Saturday, November 15, 2008

Give Me a Lever Long Enough and I'll Buy the World

When the definitive history of this financial crisis is written, the role of leverage should get a hard look. In the ailing credit markets, leverage turned what should have been chest pains into a full-blown heart attack. The “seize up" metaphor became especially apt.

Those following the storyline closely will know that leverage at Wall Street investment banks soared from levels of 12-1 to 30-1 in about four years. But what does that mean? To the average guy on Main Street, leverage is a rather abstract, foreign concept. However it's critical to grasp the destabilizing power of leverage to understand the mess we're in.

The standard definition of leverage compares money borrowed to equity. So if you take out a $3 million loan and your only equity is a $300,000 house, you’re leveraged at 10-1. But there's another way to look at this idea that illustrates the vulnerability created.

Let's say you buy a stock option (that financial engineers have dreamed up) that behaves this way: it costs $3.33 and captures the return on a $100 share of stock. That's leverage at 30-1. The upside is wonderfully lucrative. If that stock gains a bit more than 3 percent, you double your investment. Beautiful, you may be thinking. The only problem is that when it drops the same amount, you find yourself wiped out. So leverage magnifies risk.

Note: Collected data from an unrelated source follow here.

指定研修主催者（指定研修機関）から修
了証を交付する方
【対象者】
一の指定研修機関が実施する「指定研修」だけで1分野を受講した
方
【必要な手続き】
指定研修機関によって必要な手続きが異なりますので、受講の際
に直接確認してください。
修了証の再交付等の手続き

Dizzying amounts of leverage contributed to the demise of Long Term Capital Management in 1998. When it began to implode, the firm had $4.9 billion of capital supporting a towering, Seussian edifice of $1.25 trillion of positions not reflected on its balance sheet. LTCM effectively had no cushion to fall back on when setbacks in the market began eating up its capital.

When LTCM began crumbling, the Federal Reserve had to intervene to ensure an orderly dismantling of the company. LTCM had become too big to let it simply collapse. Sound familiar? One takeaway lesson should have been that financial regulators need to closely monitor levels of leverage in the system. But somehow we lost sight of that.